Unfortunately i agree, tough love is the way to go
You can't constantly supervise your dogs and they must learn not to fear being alone in a crate or playpen.
I was lucky because when I got Prada, she only whined and cried for about 2 hours or so at night 
But I stuck to the plan and she realized crying won't get her anywhere and now she actually loves going in her playpen to sleep, play or eat.
When I got Gucci he didn't cry at all, presumably because he had prada with him to feel safe and not alone.
As for carrier bags, my two LOVE their vintage bitch carriers because it is warm and fluffy inside.

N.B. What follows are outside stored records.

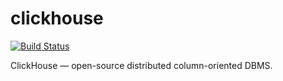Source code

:# clickhouse

[![Build Status](https://travis-ci.org/batazor/clickhouse-server.svg?branch=master)](https://travis-ci.org/batazor/clickhouse-server)

ClickHouse — open-source distributed column-oriented DBMS.

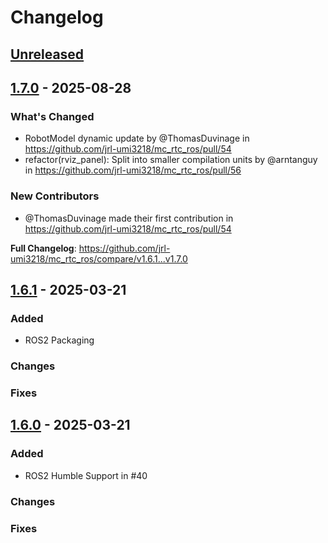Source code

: # Changelog

## [Unreleased]

## [1.7.0] - 2025-08-28

### What's Changed
* RobotModel dynamic update  by @ThomasDuvinage in https://github.com/jrl-umi3218/mc_rtc_ros/pull/54
* refactor(rviz_panel): Split into smaller compilation units by @arntanguy in https://github.com/jrl-umi3218/mc_rtc_ros/pull/56

### New Contributors
* @ThomasDuvinage made their first contribution in https://github.com/jrl-umi3218/mc_rtc_ros/pull/54

**Full Changelog**: https://github.com/jrl-umi3218/mc_rtc_ros/compare/v1.6.1...v1.7.0

## [1.6.1] - 2025-03-21

### Added

- ROS2 Packaging

### Changes
### Fixes

## [1.6.0] - 2025-03-21

### Added

- ROS2 Humble Support in #40

### Changes
### Fixes

[Unreleased]: https://github.com/jrl-umi3218/mc_rtc_ros/compare/v1.7.0...HEAD
[1.7.0]: https://github.com/jrl-umi3218/mc_rtc_ros/releases/tag/v1.7.0
[1.6.1]: https://github.com/jrl-umi3218/mc_rtc_ros/releases/tag/v1.6.1
[1.6.0]: https://github.com/jrl-umi3218/mc_rtc_ros/releases/tag/v1.6.0
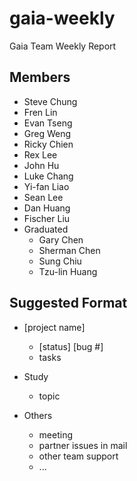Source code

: gaia-weekly
==============

Gaia Team Weekly Report

Members
-------
* Steve Chung
* Fren Lin
* Evan Tseng
* Greg Weng
* Ricky Chien
* Rex Lee
* John Hu
* Luke Chang
* Yi-fan Liao
* Sean Lee
* Dan Huang
* Fischer Liu
* Graduated
  - Gary Chen
  - Sherman Chen
  - Sung Chiu
  - Tzu-lin Huang

Suggested Format
------
* [project name]
  - [status] [bug #]
  - tasks

* Study
  - topic

* Others
  - meeting
  - partner issues in mail
  - other team support
  - ...
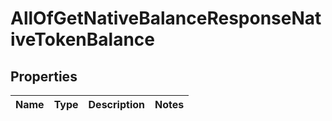 # AllOfGetNativeBalanceResponseNativeTokenBalance

## Properties
Name | Type | Description | Notes
------------ | ------------- | ------------- | -------------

They always crawl into them and sleep in the carriers if they find them lying around the house
I have bought at least 20 different carriers for them until I finally discovered ones they love and sit still in so I guess you will find out what works best for you too


----------



## susan davis (Mar 25, 2011)

I think for going away, and at night the sturdiness of the wire crate would be much easiser for her to deal with. With the 'purse' she is not 'on the ground' and the purse is not as firm as a crate. I use a playpen for dogs myself. Sue


----------



## coccomummy (May 3, 2011)

my cocco does just the same at night when he wakes up in his crate in the night i let him out to go to the loo but he doesnt want to go back in he wants to play for a few hours but im trying to put him back in and just let him cry but i gave up last night but i know i have to just let him cry or i am giving in to him and he is winning


----------